Zu Jürgen Schrempps Eigenschaften zählt nicht die Geduld. Nach seinem Motto "Speed, Speed, Speed" waren Daimler und Chrysler zusammengeführt worden; eine richtige Strategie, um rasch Einsparpotenziale auszuschöpfen und Widerstände gegen die Fusion auszubremsen. Obgleich der Managementaufwand enorm und die Annäherung der so genannten Unternehmenskulturen schwierig war und ist, hat die Integration der beiden Konzerne ziemlich gut geklappt. Auch deshalb, weil Schrempp und seine Stuttgarter Strategen bald die Fäden allein in der Hand hielten. Umso weniger ist aber zu verstehen, wie Chrysler nun plötzlich als schwer kranker Unternehmensteil dasteht. Schrempp hat in den letzten Tagen die Chrysler-Zentrale ausgeräumt und dort Vertraute platziert, weil er sich von der bisherigen Führung nicht korrekt informiert sah. Doch kann es wirklich sein, dass erst jetzt der enorme Beschäftigtenüberhang bemerkt wird? Mehr als 30 000 Mitarbeiter soll Chrysler zu viel haben. Und kommt die Schwäche der US-Autokonjunktur wirklich so überraschend, dass Chrysler sofort in die roten Zahlen rauscht?

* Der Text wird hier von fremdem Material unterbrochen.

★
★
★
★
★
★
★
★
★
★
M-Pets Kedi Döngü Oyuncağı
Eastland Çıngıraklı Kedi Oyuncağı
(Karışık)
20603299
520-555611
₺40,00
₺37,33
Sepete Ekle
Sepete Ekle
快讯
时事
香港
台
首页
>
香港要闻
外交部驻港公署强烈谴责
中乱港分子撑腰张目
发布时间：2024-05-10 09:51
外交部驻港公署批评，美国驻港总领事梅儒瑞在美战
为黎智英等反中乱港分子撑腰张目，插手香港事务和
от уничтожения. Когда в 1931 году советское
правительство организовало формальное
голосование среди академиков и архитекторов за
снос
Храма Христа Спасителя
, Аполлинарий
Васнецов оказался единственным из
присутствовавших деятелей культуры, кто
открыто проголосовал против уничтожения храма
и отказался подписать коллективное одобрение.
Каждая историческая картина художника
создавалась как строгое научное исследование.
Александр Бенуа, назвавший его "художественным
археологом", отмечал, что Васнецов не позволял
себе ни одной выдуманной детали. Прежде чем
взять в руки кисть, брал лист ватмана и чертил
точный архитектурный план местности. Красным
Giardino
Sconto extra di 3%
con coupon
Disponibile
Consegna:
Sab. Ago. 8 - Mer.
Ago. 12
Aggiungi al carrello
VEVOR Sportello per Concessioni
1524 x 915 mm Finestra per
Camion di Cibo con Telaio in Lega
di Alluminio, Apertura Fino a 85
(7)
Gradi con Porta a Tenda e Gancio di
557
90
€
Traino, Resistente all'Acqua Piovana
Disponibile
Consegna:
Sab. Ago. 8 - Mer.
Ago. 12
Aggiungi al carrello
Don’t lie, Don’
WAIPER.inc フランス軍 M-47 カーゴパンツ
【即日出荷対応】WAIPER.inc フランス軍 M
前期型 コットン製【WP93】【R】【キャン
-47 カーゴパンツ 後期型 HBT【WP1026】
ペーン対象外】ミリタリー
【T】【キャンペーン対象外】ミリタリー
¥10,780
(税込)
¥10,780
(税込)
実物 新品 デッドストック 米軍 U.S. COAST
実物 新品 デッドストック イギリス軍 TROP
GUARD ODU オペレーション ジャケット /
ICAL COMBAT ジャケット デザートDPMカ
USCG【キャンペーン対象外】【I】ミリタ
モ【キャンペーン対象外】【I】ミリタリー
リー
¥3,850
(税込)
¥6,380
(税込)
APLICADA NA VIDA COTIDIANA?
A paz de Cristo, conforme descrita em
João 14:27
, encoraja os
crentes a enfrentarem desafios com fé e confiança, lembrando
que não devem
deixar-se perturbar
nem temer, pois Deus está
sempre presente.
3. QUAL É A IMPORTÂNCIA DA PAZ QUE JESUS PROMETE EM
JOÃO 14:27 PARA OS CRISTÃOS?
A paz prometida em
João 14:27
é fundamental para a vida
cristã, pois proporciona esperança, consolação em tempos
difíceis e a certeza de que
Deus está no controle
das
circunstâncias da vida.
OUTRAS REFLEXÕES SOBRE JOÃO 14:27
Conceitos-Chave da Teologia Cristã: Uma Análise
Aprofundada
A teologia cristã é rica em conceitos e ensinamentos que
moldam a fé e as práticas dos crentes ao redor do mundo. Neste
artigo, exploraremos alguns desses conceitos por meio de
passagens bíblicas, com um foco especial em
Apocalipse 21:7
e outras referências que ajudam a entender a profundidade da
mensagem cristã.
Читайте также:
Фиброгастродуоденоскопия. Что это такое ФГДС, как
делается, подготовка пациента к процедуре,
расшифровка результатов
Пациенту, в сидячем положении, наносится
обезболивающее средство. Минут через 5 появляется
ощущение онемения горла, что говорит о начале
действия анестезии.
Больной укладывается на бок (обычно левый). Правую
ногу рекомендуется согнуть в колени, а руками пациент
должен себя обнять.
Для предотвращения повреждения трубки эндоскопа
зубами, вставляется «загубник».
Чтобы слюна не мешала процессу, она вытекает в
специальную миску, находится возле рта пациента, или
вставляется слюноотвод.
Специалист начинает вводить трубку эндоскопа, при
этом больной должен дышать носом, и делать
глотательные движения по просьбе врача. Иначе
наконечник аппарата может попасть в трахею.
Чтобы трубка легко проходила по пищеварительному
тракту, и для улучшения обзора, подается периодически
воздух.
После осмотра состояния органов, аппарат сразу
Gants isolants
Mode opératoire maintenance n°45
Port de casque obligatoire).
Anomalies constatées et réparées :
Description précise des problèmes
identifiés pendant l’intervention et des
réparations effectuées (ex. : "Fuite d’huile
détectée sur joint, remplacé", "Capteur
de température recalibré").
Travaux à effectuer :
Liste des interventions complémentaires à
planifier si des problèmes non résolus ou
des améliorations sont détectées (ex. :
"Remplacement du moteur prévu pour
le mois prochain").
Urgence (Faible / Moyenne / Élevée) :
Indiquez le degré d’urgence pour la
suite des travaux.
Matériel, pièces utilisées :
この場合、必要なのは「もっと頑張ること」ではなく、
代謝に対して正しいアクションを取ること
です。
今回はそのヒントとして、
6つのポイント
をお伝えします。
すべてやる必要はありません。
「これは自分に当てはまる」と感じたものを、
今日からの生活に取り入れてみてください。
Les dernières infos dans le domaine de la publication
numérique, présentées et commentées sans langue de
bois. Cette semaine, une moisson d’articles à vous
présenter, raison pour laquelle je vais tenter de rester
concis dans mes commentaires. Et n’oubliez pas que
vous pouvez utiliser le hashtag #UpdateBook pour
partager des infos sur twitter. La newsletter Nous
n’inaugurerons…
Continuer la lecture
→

Hoffentlich überfordert Schrempp nicht sich und die Managementkapazitäten des Konzerns. Denn neben Chrysler muss auch der neue japanische Partner Mitsubishi saniert werden. Richtig ist die Fusionsstrategie gleichwohl: Überkapazitäten prägen die Autoindustrie, immer schneller erwarten die Kunden neue Modelle mit modernster Technologie. Auf dem Markt können deshalb nur exklusive Nischenanbieter überleben oder große Unternehmen, die hohe Stückzahlen auf allen Märkten der Welt verkaufen und somit die gewaltigen Investitions- und Innovationkosten wieder einfahren; Unternehmen wie Daimler-Chrysler. Am Sinn der Fusion muss man deshalb auch heute nicht zweifeln. Doch ihr Erfolg steht noch aus. Denn Schrempp hat womöglich zu viel Speed vorgelegt und dabei nicht genau hingeschaut, welche Erblasten Chrysler hat. Diese Geschwindigkeit rächt sich jetzt.